■ **Given data**

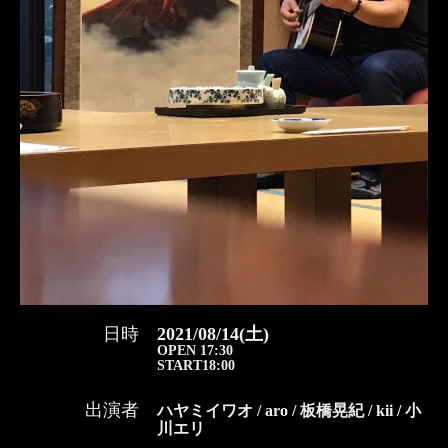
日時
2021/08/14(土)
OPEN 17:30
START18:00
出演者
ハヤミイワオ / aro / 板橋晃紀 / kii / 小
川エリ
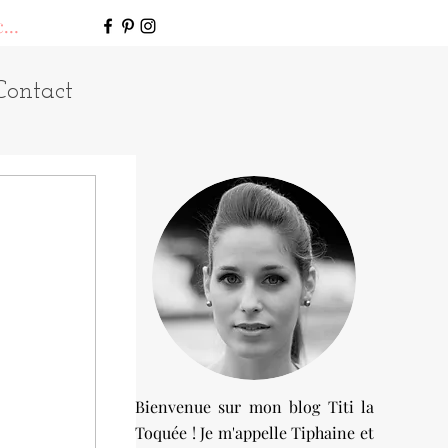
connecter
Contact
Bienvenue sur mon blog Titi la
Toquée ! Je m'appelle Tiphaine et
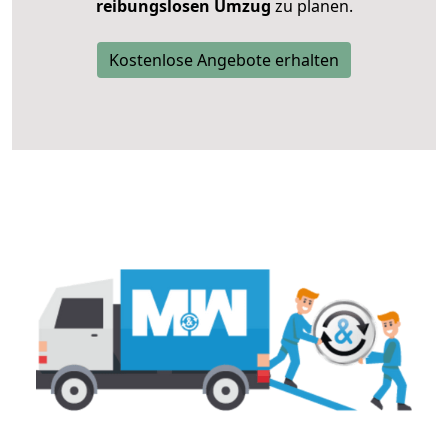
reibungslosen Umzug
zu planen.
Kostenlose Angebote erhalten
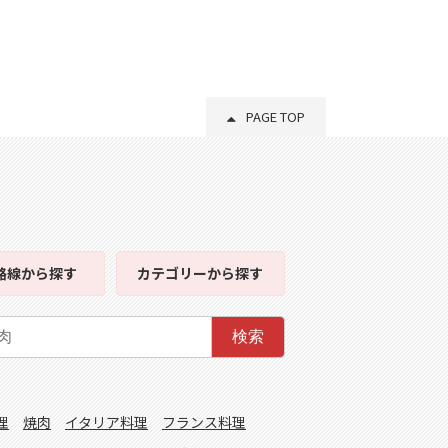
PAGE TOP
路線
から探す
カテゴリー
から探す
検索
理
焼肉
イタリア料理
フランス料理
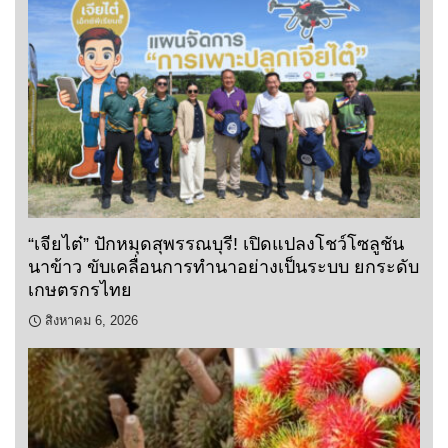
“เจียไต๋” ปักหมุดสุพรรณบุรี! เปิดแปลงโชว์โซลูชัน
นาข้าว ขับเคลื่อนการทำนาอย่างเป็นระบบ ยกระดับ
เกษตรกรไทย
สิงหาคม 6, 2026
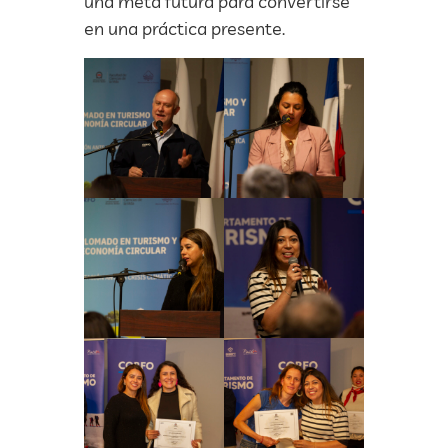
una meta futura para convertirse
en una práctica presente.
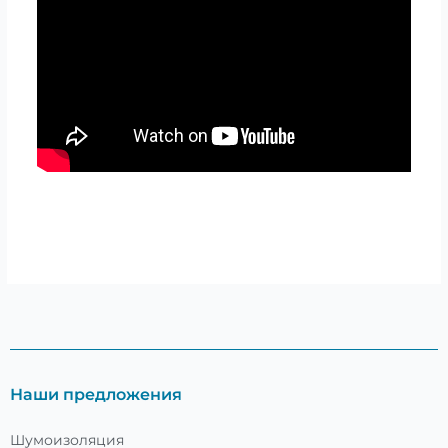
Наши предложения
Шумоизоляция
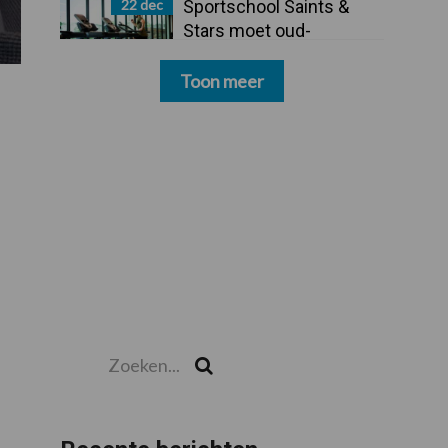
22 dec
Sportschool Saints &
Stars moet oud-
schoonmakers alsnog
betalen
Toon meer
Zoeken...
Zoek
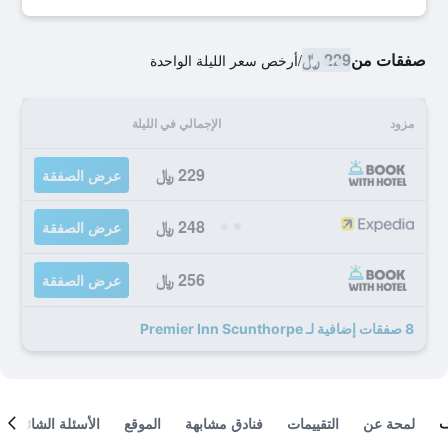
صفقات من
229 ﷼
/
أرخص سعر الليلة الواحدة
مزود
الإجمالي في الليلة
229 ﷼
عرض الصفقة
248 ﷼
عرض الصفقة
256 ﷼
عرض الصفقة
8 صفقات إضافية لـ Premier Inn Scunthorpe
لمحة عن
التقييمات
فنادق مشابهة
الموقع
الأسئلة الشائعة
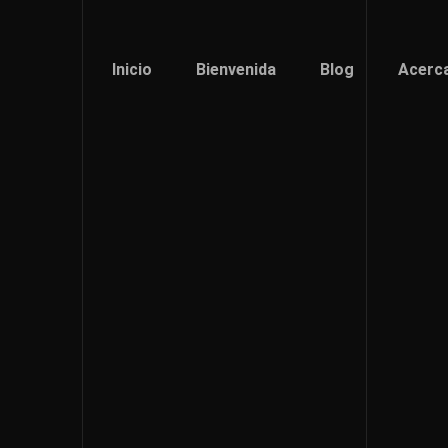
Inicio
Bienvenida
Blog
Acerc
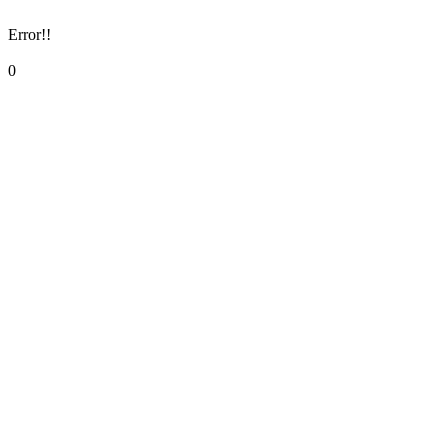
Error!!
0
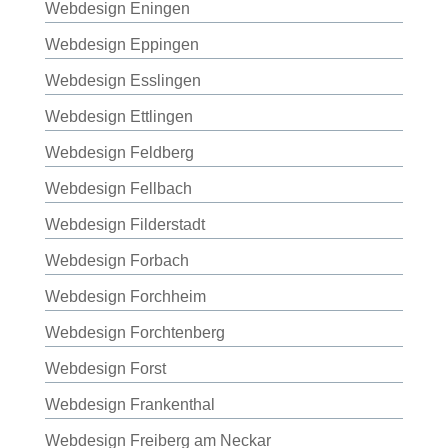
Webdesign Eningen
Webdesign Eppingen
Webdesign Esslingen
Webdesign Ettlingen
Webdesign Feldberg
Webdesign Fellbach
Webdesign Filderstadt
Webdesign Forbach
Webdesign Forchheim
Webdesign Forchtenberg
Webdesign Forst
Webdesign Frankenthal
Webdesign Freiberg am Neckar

---

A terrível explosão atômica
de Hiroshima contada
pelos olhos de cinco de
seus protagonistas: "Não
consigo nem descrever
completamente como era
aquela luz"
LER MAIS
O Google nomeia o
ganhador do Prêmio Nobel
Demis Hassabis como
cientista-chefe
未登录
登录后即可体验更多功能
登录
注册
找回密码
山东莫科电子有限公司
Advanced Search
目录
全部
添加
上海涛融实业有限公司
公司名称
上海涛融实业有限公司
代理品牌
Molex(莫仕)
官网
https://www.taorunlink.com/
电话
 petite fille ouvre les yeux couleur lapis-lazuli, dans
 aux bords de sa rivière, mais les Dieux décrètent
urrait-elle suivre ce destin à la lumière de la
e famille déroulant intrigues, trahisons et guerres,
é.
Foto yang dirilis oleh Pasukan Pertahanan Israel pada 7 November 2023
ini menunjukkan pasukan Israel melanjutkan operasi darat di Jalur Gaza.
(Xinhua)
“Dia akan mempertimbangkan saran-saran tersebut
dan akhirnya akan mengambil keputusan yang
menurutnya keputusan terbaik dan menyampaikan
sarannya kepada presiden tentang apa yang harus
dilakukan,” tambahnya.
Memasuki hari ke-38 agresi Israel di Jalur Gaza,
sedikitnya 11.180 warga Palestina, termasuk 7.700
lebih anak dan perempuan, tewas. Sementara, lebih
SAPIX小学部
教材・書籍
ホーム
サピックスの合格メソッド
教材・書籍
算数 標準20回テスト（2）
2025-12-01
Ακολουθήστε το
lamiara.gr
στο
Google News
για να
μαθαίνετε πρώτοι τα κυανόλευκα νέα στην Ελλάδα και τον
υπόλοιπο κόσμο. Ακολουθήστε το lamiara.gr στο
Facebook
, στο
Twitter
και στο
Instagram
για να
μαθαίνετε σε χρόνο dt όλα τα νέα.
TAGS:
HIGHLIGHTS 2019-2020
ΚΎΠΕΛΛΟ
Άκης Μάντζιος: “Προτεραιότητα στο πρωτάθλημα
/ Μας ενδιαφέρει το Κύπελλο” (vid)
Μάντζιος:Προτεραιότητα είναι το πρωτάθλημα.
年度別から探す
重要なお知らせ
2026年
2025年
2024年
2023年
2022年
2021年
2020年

■ **To do**
Copy all lines of the listing above that contain the string "yang".

■ **Result of the task**
Foto yang dirilis oleh Pasukan Pertahanan Israel pada 7 November 2023
dan akhirnya akan mengambil keputusan yang
sarannya kepada presiden tentang apa yang harus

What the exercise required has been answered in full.